Black holes represent the wonder and mystery of modern astronomy. These sinkholes in space have inspired a whole new field of deep-space research.
Nothing, not even light rays, can escape the gravitational clutches of black holes. They are deformities in the spacetime continuum and are created by highly compact masses and then fed by cosmic debris for millions, even billions of years.
If humans could travel down a black hole (not really very likely despite sci-fi tales to the contrary), they'd end up-where? No one really knows. What's inside these black holes? Do they emerge somewhere-or somewhen-else? If we ever know for sure, it will be thanks to mathematics and observation. The super gravity field lines and extreme cosmic radiations around these holes would obliterate all life, so we're not likely to ever get too close to these weird objects.
This year began a complex effort by the Harvard-Smithsonian Center for Astrophysics to electronically link dozens of radio astronomical observatories around the world to perform a very daring task-photograph a black hole for the first time in history.
When completed around the year 2020, the proposed Event Horizon Telescope, or EHT, will span our globe using a process called Very Long Baseline Interferometry.

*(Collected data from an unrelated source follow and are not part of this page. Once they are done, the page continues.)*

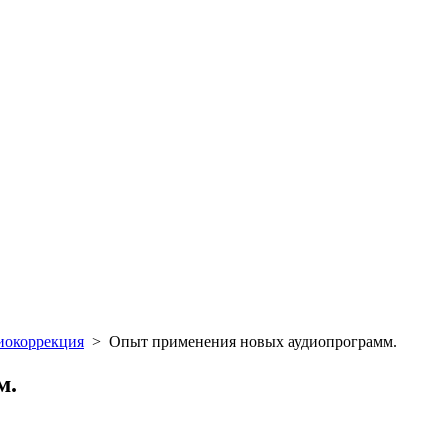
иокоррекция
>
Опыт применения новых аудиопрограмм.
м.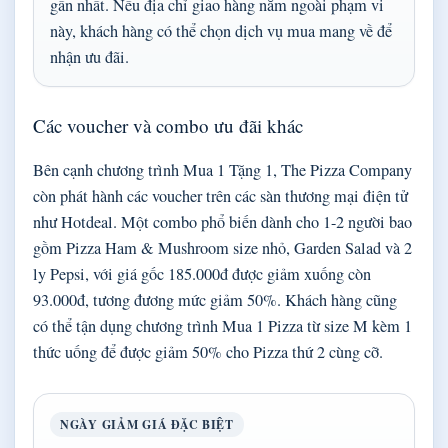
gần nhất. Nếu địa chỉ giao hàng nằm ngoài phạm vi
này, khách hàng có thể chọn dịch vụ mua mang về để
nhận ưu đãi.
Các voucher và combo ưu đãi khác
Bên cạnh chương trình Mua 1 Tặng 1, The Pizza Company
còn phát hành các voucher trên các sàn thương mại điện tử
như Hotdeal. Một combo phổ biến dành cho 1-2 người bao
gồm Pizza Ham & Mushroom size nhỏ, Garden Salad và 2
ly Pepsi, với giá gốc 185.000đ được giảm xuống còn
93.000đ, tương đương mức giảm 50%. Khách hàng cũng
có thể tận dụng chương trình Mua 1 Pizza từ size M kèm 1
thức uống để được giảm 50% cho Pizza thứ 2 cùng cỡ.
NGÀY GIẢM GIÁ ĐẶC BIỆT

VLBI enables simultaneous observations of deep-space objects by multiple telescopes. In the case of the EHT project now underway, the radio telescopes are being combined to create a single, giant telescope on Earth. Thus, the scope's size equals the extreme separation between the telescopes.
Currently international observatories on five continents, including one at the U.S. South Pole Station, are teaming up as the key components of EHT.
The target of EHT is the Milky Way's supermassive black hole known as Sagittarius A* or Sadge-A Star for short. This object, discovered in 1974, cannot be observed in the optical spectrum; this means no human eye can ever see it.